**Written request 1:** Using the dream account below, say whether each statement agrees with it, answering yes or no and quoting the deciding words: (a) The narrator got breakfast at Hardee's at about 5:30 in the morning. (b) The homeless man carried a sack on his back. (c) The narrator's house and Emily's house each have their own porch.
**Written request 2:** Turn the paragraph of the dream account that starts "I said hi back" into a short list that keeps its main facts.
**Written request 3:** Reproduce word for word the part of the dream account that opens with the words containing "I'm not normally" and closes with "you know I am.".

**Reading text:**
==================================================

I'm not normally one for posting dreams because in most of mine I go lucid and so they don't really have a chance to mean much. And yes I know that I just said "go lucid" like I am some kind of superhero with dream powers. For all you know I am.

I went to Hardee's for some reason to get breakfast at like 5:30 in the morning because I had to work early, and I walk to work. The food that I got at Hardee's was actually Burger King breakfast, mostly because I love Burger King breakfast, and I'm not sure Hardee's even has food that early. The Hardee's was in a weird combination of Dayton, Ohio and downtown Athens, but in a group of buildings that is in my hometown of Warner Robins. Let's just say that it was in my "idea of a small city." I walked back through the downtown area to my house. When I got there my neighbors, who were Black, eventhough some old white ladies live there right now, were warming up their cars for work and just standing around talking. I went to get the mail (no mail at 5:30 in the AM) and this scraggly looking old homeless man was standing in the driveway and he said good morning while I got the mail. He looked kind of like a travelling buddhist saint, only black and crazy. He even had one of those whippery poles they use to drive oxen with, and a giant sack full of stuff on his back like a big hunch. He had a scraggly beard growth but more like he couldn't really grow one than like he had shaved recently.

I said hi back and gripped the letters in the hand with the Hardee's bag. I asked him what was up, and he said that he was just going home, to sit in his house. I told him that sounded nice and then started to look through my mail as I walked back to the house. I half-noticed that he was walking near me, and it wasn't until I got on the porch that I realized he had just gone into my house. I opened the door and yelled at him to get out of the house (I really just wanted to eat my breakfast). He gave me a scared look and giggled, then scooted around me and back onto the porch mumbling about how it was his mistake and that he had the wrong house, this wasn't his. But he just went into the house nextdoor (we share a porch). So I went in there and yelled at him to get out of Emily's house, more exasperated than ever, because I just want to eat and this guy is clearly not going to go away. I sort of pushed/escorted him off the porch and he just sort of stood around in the front yard, milling about and occasionally chuckling to himself. A part of me knew that he was going to go back inside one of our houses once I left for work. I couldn't eat until I had taken care of this.

==================================================

**Source material:**
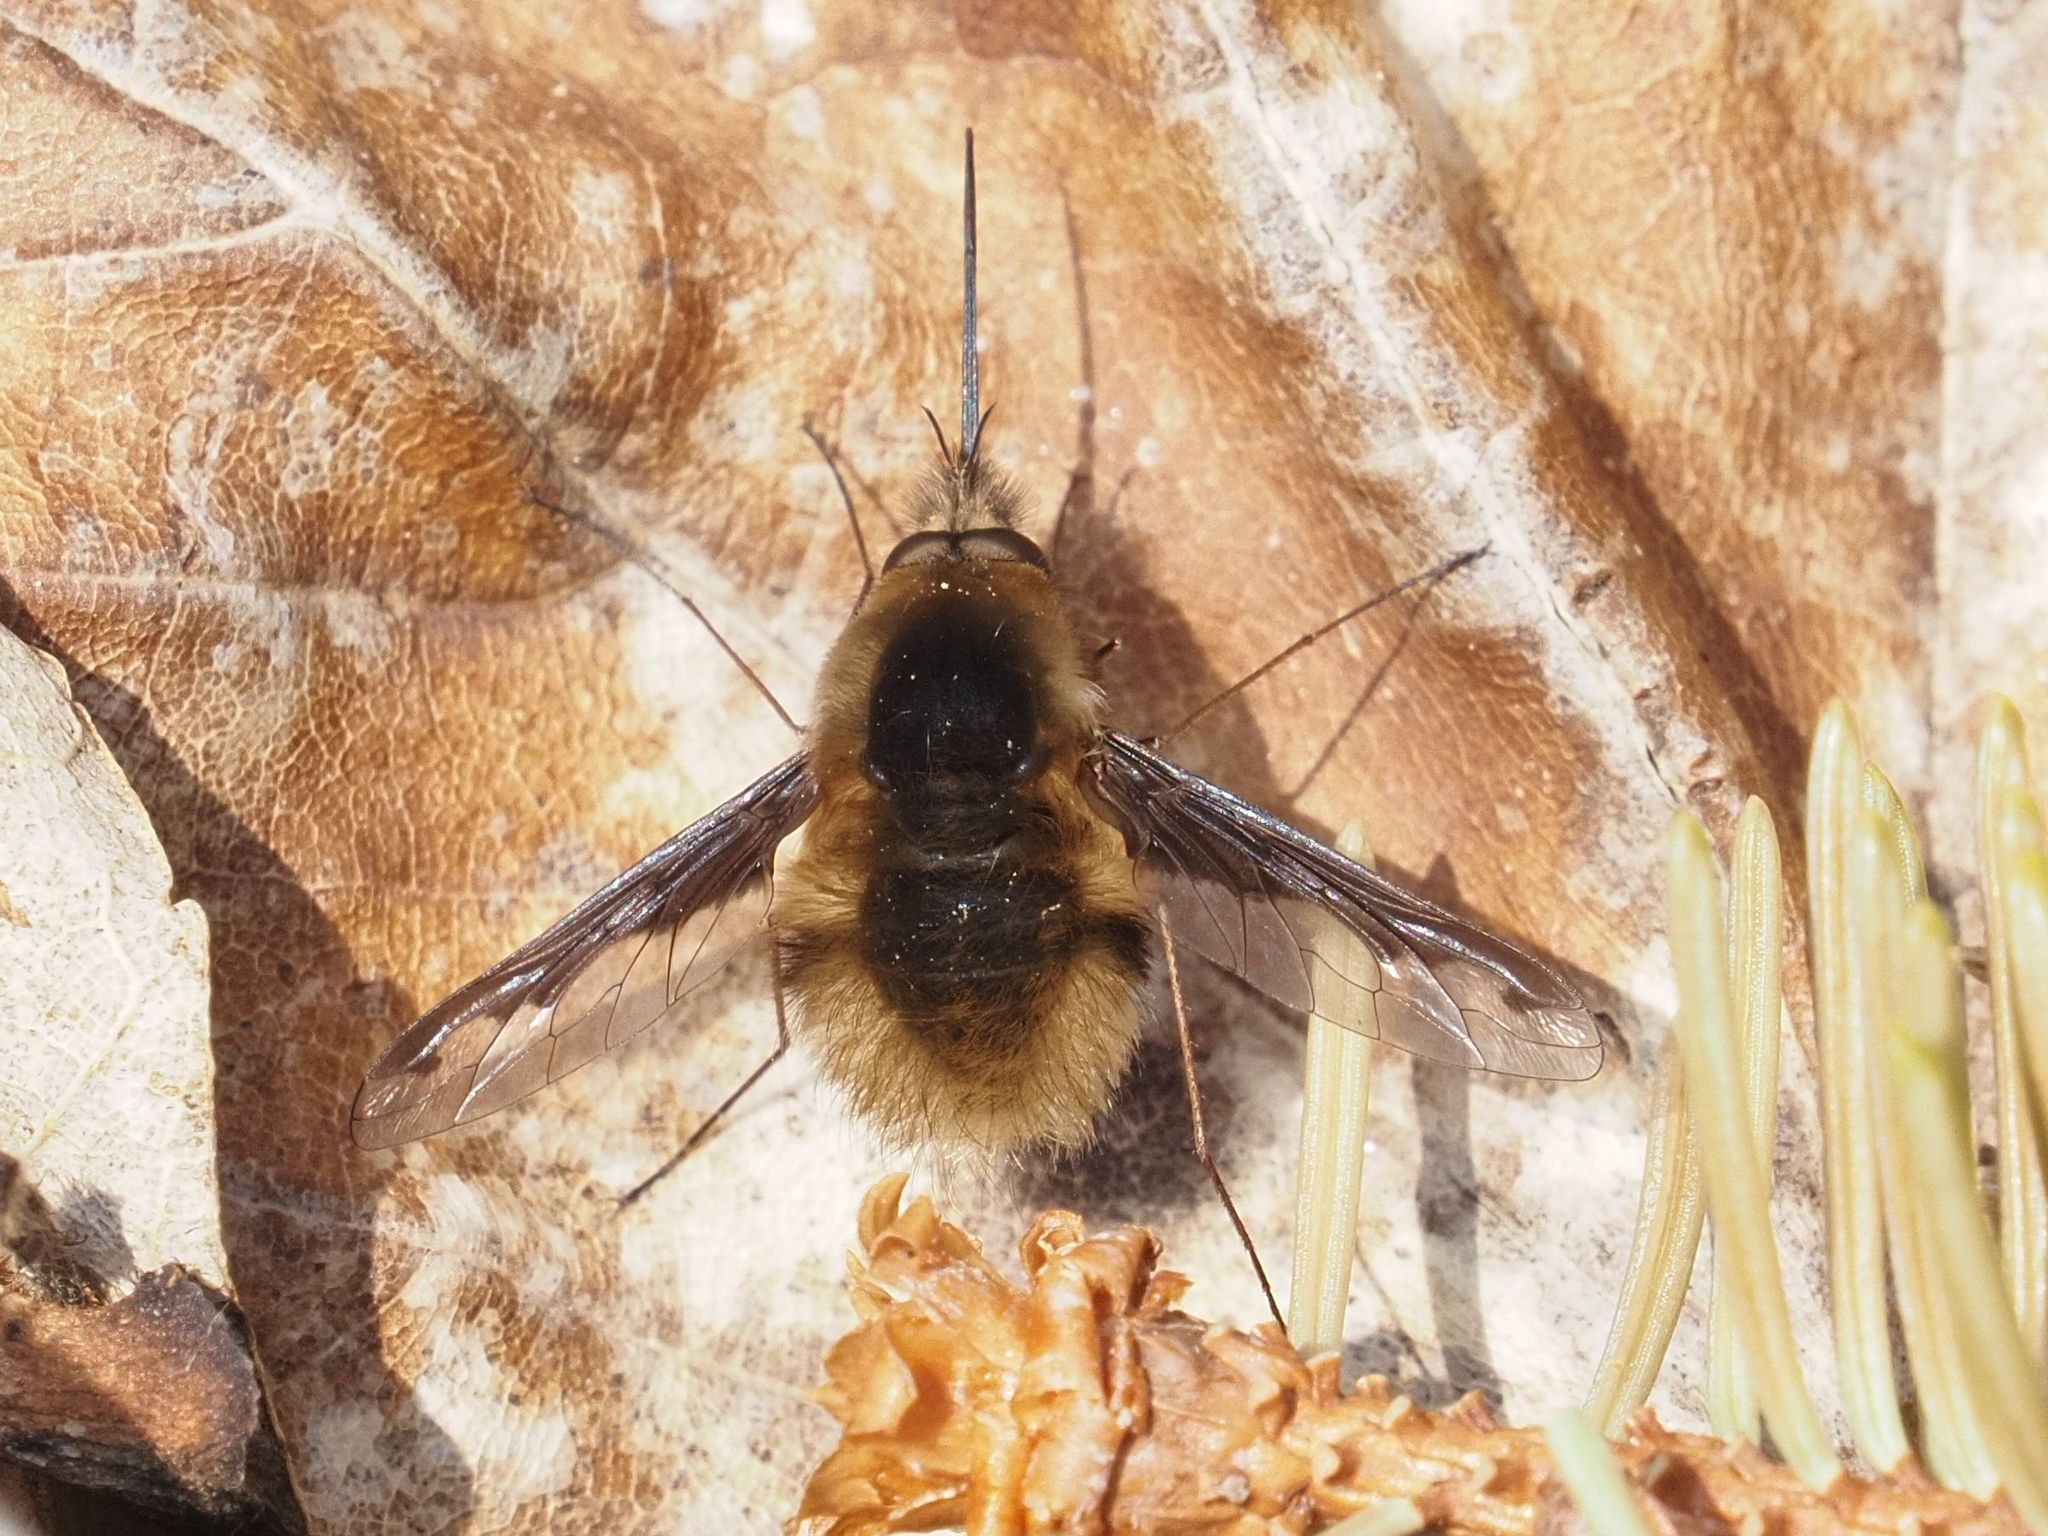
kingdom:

==================================================

**Final answer 1:**
(a) Yes: "I went to Hardee's for some reason to get breakfast at like 5:30 in the morning"
(b) Yes: "a giant sack full of stuff on his back like a big hunch"
(c) No: "(we share a porch)"

**Final answer 2:**
- The narrator greeted the man back, holding the letters in the hand with the Hardee's bag.
- The man said he was going home to sit in his house. The narrator said that sounded nice and walked back while looking through the mail.
- On the porch, the narrator realized the man had gone into the house and yelled at him to get out.
- The man looked scared and giggled. He said he had the wrong house, then went into the house next door, which shares the porch.
- The narrator, more exasperated, yelled at him to get out of Emily's house and pushed him off the porch.
- The man stayed in the front yard, milling about and chuckling to himself.
- The narrator expected him to go back inside once the narrator left for work, and couldn't eat until this was taken care of.

**Final answer 3:**
I'm not normally one for posting dreams because in most of mine I go lucid and so they don't really have a chance to mean much. And yes I know that I just said "go lucid" like I am some kind of superhero with dream powers. For all you know I am.